Servers, processes, and network links periodically fail, so we performed tests related to these types of failures. In our tests, we used a PowerFlex R740xd 6-node cluster with three SSDs per storage pool. Replication was active on both storage pools at the time of the failures.
We started with a baseline workload, as shown in the following figure:
Figure 23. Workload baseline
We went on to fail an SDR, observe the impact, and observe the later impact of restarting it. The following figure shows the results:
Immediately after failing the SDR, we see a drop in I/O processing. | The I/O resumes slightly lower. | After restarting, the I/O is slightly affected, but eventually ramps back up to the baseline. |
Figure 24. Performance with SDR failure
We performed the same test for SDS failure. The results show that the system was more than capable of handling the workload with five active SDS systems:
Baseline workload. | IOPS just after failing the SDS. | 5 seconds later, I/O starts ramping up, and within 10 seconds the baseline workload resumes. |
Figure 25. Performance with SDS failure
Also, as expected, we saw rebalance activity:
Figure 26. Rebalance activity
The following figure shows performance after SDS recovery:
When we restart the failed SDS, we see an immediate, but insubstantial, drop. | As the rebalance continues, the I/O ramps back up to the baseline. |
Figure 27. Performance after SDS recovery
Next, we failed a network link to demonstrate how the updated native load balancing affects the I/O rate, as shown in the following figure. The system has a network configuration consisting of four data links between systems.

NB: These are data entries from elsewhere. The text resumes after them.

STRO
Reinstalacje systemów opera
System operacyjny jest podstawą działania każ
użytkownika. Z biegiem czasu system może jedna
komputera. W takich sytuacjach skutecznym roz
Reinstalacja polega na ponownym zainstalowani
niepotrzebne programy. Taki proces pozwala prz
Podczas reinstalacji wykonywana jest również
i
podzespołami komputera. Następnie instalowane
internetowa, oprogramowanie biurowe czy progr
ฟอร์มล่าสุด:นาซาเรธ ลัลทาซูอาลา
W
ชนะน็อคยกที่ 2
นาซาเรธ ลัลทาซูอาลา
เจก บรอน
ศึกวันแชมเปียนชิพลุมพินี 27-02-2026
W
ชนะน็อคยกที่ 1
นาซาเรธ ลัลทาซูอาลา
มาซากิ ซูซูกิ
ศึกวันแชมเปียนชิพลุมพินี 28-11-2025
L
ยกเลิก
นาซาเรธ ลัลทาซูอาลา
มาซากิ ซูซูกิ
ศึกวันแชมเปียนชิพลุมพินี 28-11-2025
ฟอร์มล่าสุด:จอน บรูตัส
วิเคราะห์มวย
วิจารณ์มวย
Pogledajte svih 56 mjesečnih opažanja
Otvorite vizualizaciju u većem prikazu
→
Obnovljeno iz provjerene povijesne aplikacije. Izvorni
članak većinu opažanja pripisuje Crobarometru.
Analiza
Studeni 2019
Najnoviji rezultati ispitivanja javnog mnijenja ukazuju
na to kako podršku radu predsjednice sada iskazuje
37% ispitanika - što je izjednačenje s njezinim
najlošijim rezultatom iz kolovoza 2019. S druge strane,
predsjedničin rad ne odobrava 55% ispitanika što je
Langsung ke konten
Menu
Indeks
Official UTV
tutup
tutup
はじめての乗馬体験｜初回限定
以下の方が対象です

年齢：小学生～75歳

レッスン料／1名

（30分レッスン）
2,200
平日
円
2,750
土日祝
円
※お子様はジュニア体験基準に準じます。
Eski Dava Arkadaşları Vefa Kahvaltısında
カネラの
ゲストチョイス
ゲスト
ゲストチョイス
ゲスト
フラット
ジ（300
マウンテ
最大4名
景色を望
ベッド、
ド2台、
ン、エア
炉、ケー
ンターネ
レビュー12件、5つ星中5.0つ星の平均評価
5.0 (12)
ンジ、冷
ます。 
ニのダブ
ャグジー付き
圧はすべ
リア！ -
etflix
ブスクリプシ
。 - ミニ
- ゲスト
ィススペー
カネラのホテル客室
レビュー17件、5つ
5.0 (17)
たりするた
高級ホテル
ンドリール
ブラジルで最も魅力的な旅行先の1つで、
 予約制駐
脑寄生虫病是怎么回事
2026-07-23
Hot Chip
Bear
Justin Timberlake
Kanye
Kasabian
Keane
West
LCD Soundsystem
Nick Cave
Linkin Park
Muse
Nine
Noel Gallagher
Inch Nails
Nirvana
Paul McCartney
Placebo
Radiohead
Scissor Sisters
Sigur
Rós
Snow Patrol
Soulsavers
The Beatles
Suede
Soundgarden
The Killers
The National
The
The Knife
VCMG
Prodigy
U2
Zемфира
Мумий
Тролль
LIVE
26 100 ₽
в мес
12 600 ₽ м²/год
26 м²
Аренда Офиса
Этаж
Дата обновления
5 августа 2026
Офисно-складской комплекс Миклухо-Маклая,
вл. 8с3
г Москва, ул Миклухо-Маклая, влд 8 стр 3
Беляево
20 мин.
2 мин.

Again, we establish a baseline. | We fail a link and notice a 3-second drop in I/O. | 5 seconds later, the baseline returns. |
Figure 28. Performance during network link failure
After we reconnected the failed port, the baseline I/O level resumed within a few seconds with no noticeable dip:
Figure 29. Performance after reconnection of failed port
All these failure scenarios demonstrate the resilience of PowerFlex. They also show that the system is well tuned and that rebuild activity does not have a severe impact on our workload.